▸ Выбранный отрывок
Мне хотелось крикнуть ей: «Откуда, черт побери, мне знать?» — но я понимала, что такой ответ положил бы конец всей затее.
— Проснись, ну давай же, ПРОСЫПАЙСЯ! — Теперь я уже хлестала его по щекам что было сил. — Пожалуйста, кто-нибудь, дайте мне воды. Может здесь кто-нибудь хоть что-то делать? — Я умоляла и хохотала одновременно.
Регистратор принесла чашку воды, и я выплеснула ее старику в лицо.
— У-у-у…
Он замычал, потом заворчал и наконец разлепил глаза. После долгого встряхивания, толчков и пинков нам удалось поставить его на ноги.
— Боже правый, ну, поехали дальше! — пробормотала я, опасаясь, что он вот-вот снова съедет с катушек. Железной хваткой я вцепилась в руку своего суженого и не отпускала до конца церемонии. Оказавшись снова на улице, мистер О'Салливан потребовал свои сто пятьдесят фунтов, а я записала его адрес — так, на всякий случай, а то мало ли что. Качаясь из стороны в сторону, он пошел по улице, распевая какую-то песню и унося в кармане мои последние денежки.
Через неделю после этого Гарольд Уилер позвонил мне и сказал, что паспорт готов. Я в приподнятом настроении помчалась к нему в контору забирать документ. Юрист вручил мне его. Это был ирландский паспорт с фотографией моей черной физиономии и фамилией Уорис О'Салливан. Я не специалист по паспортам, но выглядел он немного странно. Нет, он таки был весьма странным. Паршиво он выглядел, будто его изготовили в каком-нибудь подвальчике.
— Это оно? То есть это законный паспорт? С ним можно путешествовать?
— Да, конечно! — Уилер энергично закивал головой. — Видите ли, он ирландский. Это паспорт Ирландии.
— М-м-м… — Я повертела его так и сяк, посмотрела с обратной стороны, пролистала странички. — Ладно. Если он сгодится для дела, то какая разница, как он выглядит?
Недолго пришлось ждать случая проверить паспорт на деле. Мое агентство договорилось о съемках в Париже и Милане, и я обратилась за визами. Уже дня через два-три мне пришло письмо. Когда я взглянула на обратный адрес, мне стало плохо: письмо было из иммиграционной службы, меня срочно приглашали туда. Я перебрала самые невероятные варианты своих действий, но в конце концов поняла, что делать нечего, надо ехать к ним. Знала я и то, что у службы имеются полномочия тут же выдворить меня из страны, а то и засадить за решетку. Прощай, Лондон. Прощай, Париж. Прощай, Милан. Прощай, карьера фотомодели. Здравствуйте, верблюды!
На следующий же день я отправилась на метро из дома Фрэнки в службу иммиграции. Идя по коридорам огромного казенного учреждения, я чувствовала себя так, словно шествую в могильный склеп. Нашла нужный кабинет, а там меня ждали люди с таким серьезным выражением лица, какого я еще в жизни не видывала.
— Сядьте сюда, — скомандовал мужчина с каменным лицом.

▸ Задания упражнения
a – Согласуются ли с отрывком о паспорте утверждения (i) «Мистер О'Салливан потребовал сто пятьдесят фунтов», (ii) «Паспорт был британским», (iii) «Письмо пришло из посольства Франции»? Ответьте «да» или «нет» и приведите решающие слова отрывка дословно.
b – Перескажите в виде списка абзац отрывка о паспорте, начинающийся словами «Через неделю после этого», сохранив главные факты.
c – Допишите следующую часть отрывка о паспорте, начав сразу после последней реплики.
Материал для работы не понадобится.

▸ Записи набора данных
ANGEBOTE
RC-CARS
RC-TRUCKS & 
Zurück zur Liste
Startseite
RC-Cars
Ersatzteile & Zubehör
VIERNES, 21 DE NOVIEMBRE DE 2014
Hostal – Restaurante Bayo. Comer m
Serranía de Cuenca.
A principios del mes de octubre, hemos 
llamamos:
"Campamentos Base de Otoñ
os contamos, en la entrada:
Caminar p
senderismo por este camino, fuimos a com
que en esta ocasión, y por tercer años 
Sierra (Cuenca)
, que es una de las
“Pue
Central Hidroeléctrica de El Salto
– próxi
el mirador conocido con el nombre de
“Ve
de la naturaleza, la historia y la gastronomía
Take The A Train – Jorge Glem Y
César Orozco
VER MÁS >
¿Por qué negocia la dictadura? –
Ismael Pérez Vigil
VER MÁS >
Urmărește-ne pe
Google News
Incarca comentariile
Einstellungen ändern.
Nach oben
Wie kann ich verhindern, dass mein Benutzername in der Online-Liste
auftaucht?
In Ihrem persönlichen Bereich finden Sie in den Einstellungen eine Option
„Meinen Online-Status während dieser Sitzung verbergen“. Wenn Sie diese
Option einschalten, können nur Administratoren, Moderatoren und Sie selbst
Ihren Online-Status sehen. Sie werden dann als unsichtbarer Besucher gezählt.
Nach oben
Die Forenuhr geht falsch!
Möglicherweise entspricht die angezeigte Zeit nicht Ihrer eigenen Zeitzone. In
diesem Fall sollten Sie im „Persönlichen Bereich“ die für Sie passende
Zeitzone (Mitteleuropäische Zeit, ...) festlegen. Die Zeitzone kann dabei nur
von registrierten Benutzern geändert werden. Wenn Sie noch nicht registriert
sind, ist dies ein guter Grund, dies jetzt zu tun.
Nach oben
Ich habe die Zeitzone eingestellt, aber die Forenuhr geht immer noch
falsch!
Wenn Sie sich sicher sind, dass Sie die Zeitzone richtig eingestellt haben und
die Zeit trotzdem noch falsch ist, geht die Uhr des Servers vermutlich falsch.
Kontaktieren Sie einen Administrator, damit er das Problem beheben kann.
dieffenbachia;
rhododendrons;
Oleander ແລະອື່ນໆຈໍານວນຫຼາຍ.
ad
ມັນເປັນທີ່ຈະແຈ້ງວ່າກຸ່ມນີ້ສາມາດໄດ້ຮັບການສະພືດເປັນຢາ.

▸ Письменные ответы
a –
(i) Да: «мистер О'Салливан потребовал свои сто пятьдесят фунтов».
(ii) Нет: «Это был ирландский паспорт».
(iii) Нет: «письмо было из иммиграционной службы».

b –
- Через неделю Гарольд Уилер позвонил и сообщил, что паспорт готов.
- За документом пришлось спешить к нему в контору, где юрист его и вручил.
- Это был ирландский паспорт с фотографией и фамилией Уорис О'Салливан.
- Выглядел он странно и паршиво, будто его изготовили в подвальчике.

c –
Меня усадили в совершенно изолированной комнате и стали допрашивать.
— Как вас зовут? Назовите свою девичью фамилию. Откуда вы родом? Каким образом вы получили этот паспорт? Как фамилия этого человека? Сколько вы ему заплатили?
Я понимала: одна маленькая неточность в ответе, и на добрую старую Уорис наденут наручники. Между тем чиновники иммиграционной службы старательно записывали каждое мое слово. Поэтому я доверилась своей интуиции и старалась рассказывать им как можно меньше. Когда нужно было выиграть время и подумать, я полагалась на свой прирожденный талант и делала вид, что мне мешает языковой барьер.
Чиновники оставили мой паспорт у себя и сказали, что если я хочу получить его обратно, то должна привести к ним на беседу своего мужа, — не это я хотела бы от них услышать. Как бы то ни было, закончилось все тем, что мне удалось уйти из кабинета, так ничего и не сказав о Гарольде Уилере. Я рассчитывала отобрать у этого ворюги свои деньги, прежде чем до него доберутся власти, иначе плакали мои две тысячи.
Я вышла из здания иммиграционной службы, направилась к его роскошной конторе и позвонила в домофон. Ответила секретарша, и я сказала, что это Уорис Дири по срочному делу. Удивительно, но выяснилось, что мистер Уилер отсутствует, поэтому она отказалась меня впустить. День за днем я приходила в контору снова и снова, звонила снизу и начинала орать, но верная секретарша стойко защищала этого мошенника. Я решила поиграть в частного детектива, спряталась недалеко от конторы и прождала весь день, рассчитывая захватить его, когда он будет выходить из здания. Увы, Гарольд Уилер исчез.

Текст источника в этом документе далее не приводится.